_Selected excerpt_:
>>>

Trucks of Iranian fuel enter Lebanon through Syria

Photo via Ramia Al Ibrahim

The first trucks carrying the Hezbollah-promised Iranian fuel entered Lebanon by way of Syria on Thursday.

The group stated that a convoy of around 20 tanker trucks carrying the gas oil had entered the eastern Bekaa valley, where it will be stored prior to its distribution.

The ship carrying the fuel docked in a Syrian port on Sunday, and was transported to Lebanon by land. On Monday, Hezbollah Secretary General Hassan Nasrallah said the ship docked in Syria to avoid “harming Lebanon and to avoid embarrassing some of its allies,” which was considered a reference to the risk of sanctions.

The move comes in light of Lebanon’s ongoing fuel and energy crisis in the midst of the ongoing financial and economic collapse, largely caused by years of political corruption and the mismanagement of public funds.

Many see the decision to import fuel into Lebanon by way of Iran as an expansion of the country’s role in Lebanon.

<<<

_Your tasks_:
[1] Answer these questions about the Iranian fuel article:
(a) About how many tanker trucks were in the convoy?
(b) On what day did the ship carrying the fuel dock in a Syrian port?
(c) Where will the fuel be stored before it is distributed?
[2] Write the next part of the Iranian fuel article, picking up after its last sentence.
The stored data isn't needed.

Stored data
>>>

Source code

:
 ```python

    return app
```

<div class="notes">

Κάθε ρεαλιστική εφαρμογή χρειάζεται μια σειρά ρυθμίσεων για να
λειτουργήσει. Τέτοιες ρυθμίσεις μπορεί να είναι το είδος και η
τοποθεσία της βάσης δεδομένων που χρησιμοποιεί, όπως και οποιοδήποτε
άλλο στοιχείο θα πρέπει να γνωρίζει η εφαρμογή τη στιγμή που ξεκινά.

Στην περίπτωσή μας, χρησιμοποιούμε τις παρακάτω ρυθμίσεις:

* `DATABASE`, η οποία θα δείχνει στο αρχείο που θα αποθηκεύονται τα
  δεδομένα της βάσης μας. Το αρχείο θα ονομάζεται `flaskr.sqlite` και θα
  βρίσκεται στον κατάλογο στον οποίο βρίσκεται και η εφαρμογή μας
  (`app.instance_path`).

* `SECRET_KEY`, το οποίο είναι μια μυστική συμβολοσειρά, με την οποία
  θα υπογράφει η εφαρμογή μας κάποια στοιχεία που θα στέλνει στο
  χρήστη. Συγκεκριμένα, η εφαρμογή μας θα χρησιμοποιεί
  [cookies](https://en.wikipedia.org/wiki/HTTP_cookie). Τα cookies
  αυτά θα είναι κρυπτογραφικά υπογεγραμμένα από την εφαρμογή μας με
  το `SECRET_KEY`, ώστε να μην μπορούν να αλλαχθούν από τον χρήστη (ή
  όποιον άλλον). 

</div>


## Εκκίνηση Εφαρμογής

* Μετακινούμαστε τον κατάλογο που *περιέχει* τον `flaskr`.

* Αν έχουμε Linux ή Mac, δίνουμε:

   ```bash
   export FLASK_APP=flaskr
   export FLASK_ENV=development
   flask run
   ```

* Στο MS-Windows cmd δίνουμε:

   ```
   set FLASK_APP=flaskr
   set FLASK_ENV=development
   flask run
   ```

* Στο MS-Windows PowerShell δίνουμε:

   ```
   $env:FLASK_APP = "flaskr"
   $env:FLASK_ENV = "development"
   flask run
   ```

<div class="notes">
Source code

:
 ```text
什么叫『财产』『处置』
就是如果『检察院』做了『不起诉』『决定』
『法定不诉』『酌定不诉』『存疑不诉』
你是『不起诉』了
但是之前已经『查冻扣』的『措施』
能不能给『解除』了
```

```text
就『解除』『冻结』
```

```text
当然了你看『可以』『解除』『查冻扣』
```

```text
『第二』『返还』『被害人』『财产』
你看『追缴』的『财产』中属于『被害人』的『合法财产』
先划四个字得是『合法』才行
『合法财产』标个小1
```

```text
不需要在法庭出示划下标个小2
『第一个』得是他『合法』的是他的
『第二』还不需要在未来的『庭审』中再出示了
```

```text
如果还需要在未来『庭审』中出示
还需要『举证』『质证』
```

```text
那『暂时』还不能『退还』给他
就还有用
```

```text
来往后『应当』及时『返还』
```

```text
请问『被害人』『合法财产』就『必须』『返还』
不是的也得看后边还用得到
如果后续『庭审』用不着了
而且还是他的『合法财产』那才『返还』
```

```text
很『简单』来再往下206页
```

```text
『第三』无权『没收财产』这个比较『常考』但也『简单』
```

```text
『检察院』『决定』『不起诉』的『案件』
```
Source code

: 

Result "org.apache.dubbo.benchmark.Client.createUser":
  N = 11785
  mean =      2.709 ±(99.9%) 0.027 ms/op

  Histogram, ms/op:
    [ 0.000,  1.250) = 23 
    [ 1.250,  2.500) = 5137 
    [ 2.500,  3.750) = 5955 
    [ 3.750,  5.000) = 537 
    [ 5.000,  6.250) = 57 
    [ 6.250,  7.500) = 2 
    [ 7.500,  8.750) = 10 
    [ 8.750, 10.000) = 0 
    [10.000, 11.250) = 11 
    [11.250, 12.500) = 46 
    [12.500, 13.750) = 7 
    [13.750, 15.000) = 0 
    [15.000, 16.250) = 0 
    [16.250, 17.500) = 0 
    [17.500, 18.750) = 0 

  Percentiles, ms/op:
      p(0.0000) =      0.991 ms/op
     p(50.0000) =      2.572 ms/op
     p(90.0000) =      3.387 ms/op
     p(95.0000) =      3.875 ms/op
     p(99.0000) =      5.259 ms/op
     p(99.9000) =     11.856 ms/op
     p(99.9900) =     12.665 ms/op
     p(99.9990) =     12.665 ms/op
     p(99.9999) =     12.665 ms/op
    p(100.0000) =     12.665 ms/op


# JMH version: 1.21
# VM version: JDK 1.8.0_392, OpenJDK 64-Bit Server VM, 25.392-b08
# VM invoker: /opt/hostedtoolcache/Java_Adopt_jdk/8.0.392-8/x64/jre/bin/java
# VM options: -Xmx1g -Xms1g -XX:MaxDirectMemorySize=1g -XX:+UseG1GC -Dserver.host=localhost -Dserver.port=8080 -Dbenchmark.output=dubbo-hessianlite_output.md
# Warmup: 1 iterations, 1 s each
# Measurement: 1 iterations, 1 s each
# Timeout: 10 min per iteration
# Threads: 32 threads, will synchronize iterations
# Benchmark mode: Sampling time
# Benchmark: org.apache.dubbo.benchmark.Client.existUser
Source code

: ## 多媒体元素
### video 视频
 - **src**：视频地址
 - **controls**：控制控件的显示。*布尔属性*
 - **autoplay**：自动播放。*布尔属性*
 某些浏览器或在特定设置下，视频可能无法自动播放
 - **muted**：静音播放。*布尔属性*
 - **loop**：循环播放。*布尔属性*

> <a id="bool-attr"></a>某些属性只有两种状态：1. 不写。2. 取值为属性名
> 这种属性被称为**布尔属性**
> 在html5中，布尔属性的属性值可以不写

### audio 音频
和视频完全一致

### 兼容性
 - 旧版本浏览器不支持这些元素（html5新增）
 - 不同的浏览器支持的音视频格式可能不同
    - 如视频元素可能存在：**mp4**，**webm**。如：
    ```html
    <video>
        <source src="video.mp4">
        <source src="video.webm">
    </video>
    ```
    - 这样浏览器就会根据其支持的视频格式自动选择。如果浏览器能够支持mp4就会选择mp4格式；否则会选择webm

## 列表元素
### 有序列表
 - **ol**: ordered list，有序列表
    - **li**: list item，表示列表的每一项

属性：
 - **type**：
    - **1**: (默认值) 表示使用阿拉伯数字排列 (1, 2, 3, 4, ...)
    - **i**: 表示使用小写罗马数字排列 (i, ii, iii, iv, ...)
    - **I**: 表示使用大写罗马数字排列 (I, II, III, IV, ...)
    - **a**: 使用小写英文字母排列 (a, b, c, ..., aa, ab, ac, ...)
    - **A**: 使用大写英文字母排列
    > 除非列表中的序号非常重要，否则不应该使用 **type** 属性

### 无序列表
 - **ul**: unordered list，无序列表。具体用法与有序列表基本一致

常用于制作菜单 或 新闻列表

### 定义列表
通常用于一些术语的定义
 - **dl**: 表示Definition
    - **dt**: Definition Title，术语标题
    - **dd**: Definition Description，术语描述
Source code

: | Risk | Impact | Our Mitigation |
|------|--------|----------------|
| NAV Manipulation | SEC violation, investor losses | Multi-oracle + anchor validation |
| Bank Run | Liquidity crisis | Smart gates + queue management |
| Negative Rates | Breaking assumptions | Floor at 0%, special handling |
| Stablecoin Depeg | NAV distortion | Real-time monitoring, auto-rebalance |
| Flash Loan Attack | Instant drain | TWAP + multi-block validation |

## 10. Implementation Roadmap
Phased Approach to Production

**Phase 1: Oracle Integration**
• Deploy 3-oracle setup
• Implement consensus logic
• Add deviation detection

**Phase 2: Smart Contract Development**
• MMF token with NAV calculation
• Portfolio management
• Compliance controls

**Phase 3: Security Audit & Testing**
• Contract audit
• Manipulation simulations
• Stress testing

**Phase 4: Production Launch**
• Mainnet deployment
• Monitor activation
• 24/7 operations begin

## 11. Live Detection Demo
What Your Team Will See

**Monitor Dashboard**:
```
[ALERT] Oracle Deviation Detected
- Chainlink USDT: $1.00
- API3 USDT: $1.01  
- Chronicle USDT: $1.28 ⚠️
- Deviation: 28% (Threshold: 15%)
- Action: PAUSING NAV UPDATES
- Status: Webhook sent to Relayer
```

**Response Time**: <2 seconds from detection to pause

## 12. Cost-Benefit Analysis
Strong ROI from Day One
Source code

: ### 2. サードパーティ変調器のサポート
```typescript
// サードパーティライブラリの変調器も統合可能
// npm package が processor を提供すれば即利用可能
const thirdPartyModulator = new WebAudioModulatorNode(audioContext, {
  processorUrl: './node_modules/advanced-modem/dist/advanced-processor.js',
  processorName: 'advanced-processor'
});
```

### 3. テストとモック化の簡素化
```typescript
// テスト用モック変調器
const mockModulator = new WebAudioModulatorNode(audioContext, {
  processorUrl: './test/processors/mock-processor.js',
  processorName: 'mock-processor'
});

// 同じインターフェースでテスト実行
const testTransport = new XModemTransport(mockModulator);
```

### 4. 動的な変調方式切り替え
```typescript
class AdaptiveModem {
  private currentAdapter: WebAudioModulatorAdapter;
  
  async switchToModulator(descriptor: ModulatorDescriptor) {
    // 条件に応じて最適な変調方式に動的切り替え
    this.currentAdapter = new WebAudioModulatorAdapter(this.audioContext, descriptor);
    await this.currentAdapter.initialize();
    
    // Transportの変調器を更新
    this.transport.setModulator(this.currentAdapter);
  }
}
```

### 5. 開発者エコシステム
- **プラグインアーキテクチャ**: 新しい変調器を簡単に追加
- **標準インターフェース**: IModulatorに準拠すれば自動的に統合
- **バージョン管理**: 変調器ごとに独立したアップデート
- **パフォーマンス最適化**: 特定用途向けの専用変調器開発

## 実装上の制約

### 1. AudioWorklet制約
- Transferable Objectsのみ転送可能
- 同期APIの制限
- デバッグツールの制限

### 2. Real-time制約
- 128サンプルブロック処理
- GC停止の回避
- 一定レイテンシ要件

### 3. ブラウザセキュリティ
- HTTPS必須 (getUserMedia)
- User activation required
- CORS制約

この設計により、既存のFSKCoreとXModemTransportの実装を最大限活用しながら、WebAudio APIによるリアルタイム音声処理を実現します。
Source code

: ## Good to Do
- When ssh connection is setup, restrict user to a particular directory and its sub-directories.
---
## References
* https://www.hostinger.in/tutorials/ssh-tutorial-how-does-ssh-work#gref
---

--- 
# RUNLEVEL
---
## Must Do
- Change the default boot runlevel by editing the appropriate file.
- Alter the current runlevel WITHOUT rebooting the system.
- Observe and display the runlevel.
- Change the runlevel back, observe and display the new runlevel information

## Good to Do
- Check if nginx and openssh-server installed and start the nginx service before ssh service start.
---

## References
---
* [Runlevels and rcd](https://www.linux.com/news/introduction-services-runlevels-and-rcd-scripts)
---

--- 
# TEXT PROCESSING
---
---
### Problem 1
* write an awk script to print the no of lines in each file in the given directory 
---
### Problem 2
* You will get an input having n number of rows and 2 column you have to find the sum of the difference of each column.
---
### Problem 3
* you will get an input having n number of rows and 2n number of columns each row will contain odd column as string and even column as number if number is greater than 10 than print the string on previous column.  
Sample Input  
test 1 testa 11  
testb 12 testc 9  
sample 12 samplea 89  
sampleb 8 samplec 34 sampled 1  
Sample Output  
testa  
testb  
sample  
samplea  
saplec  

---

<<<

_Responses to the tasks_:
[1]
(a) Around 20.
(b) Sunday.
(c) In the eastern Bekaa valley.

[2]
The US designates Hezbollah, long integrated into the sectarian political structure of Lebanon, as a terrorist group that has been targeted with sanctions. Washington has imposed sanctions on Iranian oil sales, but it has not yet decided whether it will take action against Lebanon over the import of fuel from Iran.

The US, in part, has backed a joint plan with Egypt, Jordan and Syria to import fuel into Lebanon via the transnational Arab pipeline. The pipeline sustained damage during the Syrian war, and will require months of repair.

The US ambassador previously said Lebanon “does not need Iranian fuel,” even in light of ongoing shortages.

Fuel is running scarce due to a lack of hard currencies used to cover import costs, forcing businesses, residents, private generator owners, and even some hospitals to cut back on electricity usage.

A second ship of Iranian fuel is expected to arrive in Syria in a matter of days, with a third and fourth to be expected as well.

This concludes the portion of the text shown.